[Document extract]
====
What’s the deal with Petrobras?

While Brazil’s obsession with the growing Petrobras scandal has existed for almost a year, the international community is just now starting to ramp up media coverage. To understand the implications of this scandal, it is important to know the history of Petrobras in Brazil and its essential role in Brazil’s economic growth. The scandal symbolizes Brazil’s current sluggish economy and the people’s growing anger at corporate/business cabals.

Petrobras, founded over 60 years ago in 1953, was a state-backed company that held a monopoly on Brazil’s oil production and exploration until 1997 when the government allowed competition (both to international and Brazilian companies). Despite the new competition, Petrobras had a strong starting position and continued to grow. It is currently the sixth largest energy company by assets in the world.[1] Much of this growth came from its exploration of deep-water oil reserves in the Santos Basin. Although Petrobras is not the only oil company, it still is a large employer of Brazilian citizens and a major component of the economy.

The Petrobras scandal, named “Operation Car Wash,” has embroiled top executives at nine Brazilian construction companies, engineering firms, and even international shipbuilders, not to mention Petrobras leaders and Brazilian politicians as high up as President Dilma Rousseff. Petrobras executives are alleged to have bribed politicians using company profits, Additionally, construction, engineering, and shipbuilding companies are alleged to have paid Petrobras executives bribes for contracts. Over 40 politicians received a 3% commission on Petrobras contracts signed between 2004 and 2012 according to chief police witness and ex-Petrobras director Paulo Roberto Costa.
====
[Work instruction 1] From the article on Petrobras, reproduce word for word the section that begins at the words containing "Petrobras, founded over" and stops after "of the economy.".
[Work instruction 2] Turn the paragraph of the Petrobras article that opens with "Petrobras, founded over 60 years ago" into a short bulleted list that keeps its main facts.
[Work instruction 3] Pick up the article on the Petrobras scandal after its final sentence and write what comes next.
====
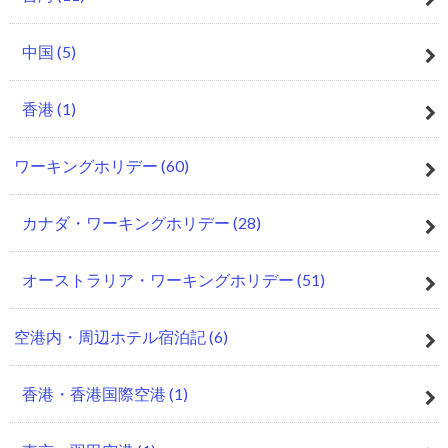
中国
(5)
香港
(1)
ワーキングホリデー
(60)
カナダ・ワーキングホリデー
(28)
オーストラリア・ワーキングホリデー
(51)
空港内・周辺ホテル宿泊記
(6)
香港・香港国際空港
(1)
====
[Task result 1]
Petrobras, founded over 60 years ago in 1953, was a state-backed company that held a monopoly on Brazil’s oil production and exploration until 1997 when the government allowed competition (both to international and Brazilian companies). Despite the new competition, Petrobras had a strong starting position and continued to grow. It is currently the sixth largest energy company by assets in the world.[1] Much of this growth came from its exploration of deep-water oil reserves in the Santos Basin. Although Petrobras is not the only oil company, it still is a large employer of Brazilian citizens and a major component of the economy.

[Task result 2]
- Founded in 1953 as a state-backed company
- Held a monopoly on Brazil's oil production and exploration until 1997, when the government opened the sector to international and Brazilian competitors
- Kept growing from a strong starting position and is now the sixth largest energy company by assets in the world
- Owes much of that growth to exploring deep-water oil reserves in the Santos Basin
- Remains a large employer of Brazilian citizens and a major component of the economy, though it is no longer the only oil company

[Task result 3]
Brazilian Federal Police have indicted 35 people with charges such as corruption, money laundering, organized crime, bribery, and establishing a cabal. The sheer size of the Petrobras corruption allegations is staggering; Federal police estimate as much as $3.9 billion in “atypical financial transactions” were made between 2004-2012.[2] Morgan Stanley estimates the scandal could cut the value of Petrobras by $8.1 billion.[3] Rousseff, former chair of the board of directors during most of the alleged corruption, is caught up in the blowback as well. Despite no official allegations of knowledge or wrongdoing, President Rousseff’s approval ratings hover at 23%, the worst of her career, because of her connection to Petrobras according to a Datafolha poll conducted last week.[4] 77% of voters believe she knew about the corruption when she chaired Petrobras’s Board of Directors, and 60% believe she lied during her presidential campaign about her knowledge of the scandal.[5]

Petrobras’s rise to one of the world’s top companies coincided with Brazil’s growth from a struggling third-world economy to one of the world’s most powerful emerging democracies. These deep roots only make the current scandal more detestable for the Brazilian people – they are not just disgusted by corporate and political greed, they feel personally betrayed by a Brazilian institution. With the variety of challenges facing the Brazilian people (the water crisis in Sao Paulo, stagnating economic growth, and continuing concerns about police violence), the Petrobras scandal symbolizes the leadership’s inability to represent the people effectively.

Lauren Burdette
MPP ’15

[1] Barnato, Katy. “Why the Petrobras scandal is shaking Brazil.” CNBC 24 Nov. 2014 http://www.cnbc.com/id/102212048#.

[2] Costas, Ruth. “Petrobras scandal: Brazil’s energy giant under pressure.” BBC News 20 November 2014 http://www.bbc.com/news/business-30129184.

[3] Ibid.

[4] Levin, Jonathan. “Petrobras Scandal Drags Rousseff Approval to Record Low.” Bloomberg Business News. 8 February 2015 http://www.bloomberg.com/news/articles/2015-02-08/petrobras-scandal-drags-rousseff-approval-to-record-low.

[5] Ibid.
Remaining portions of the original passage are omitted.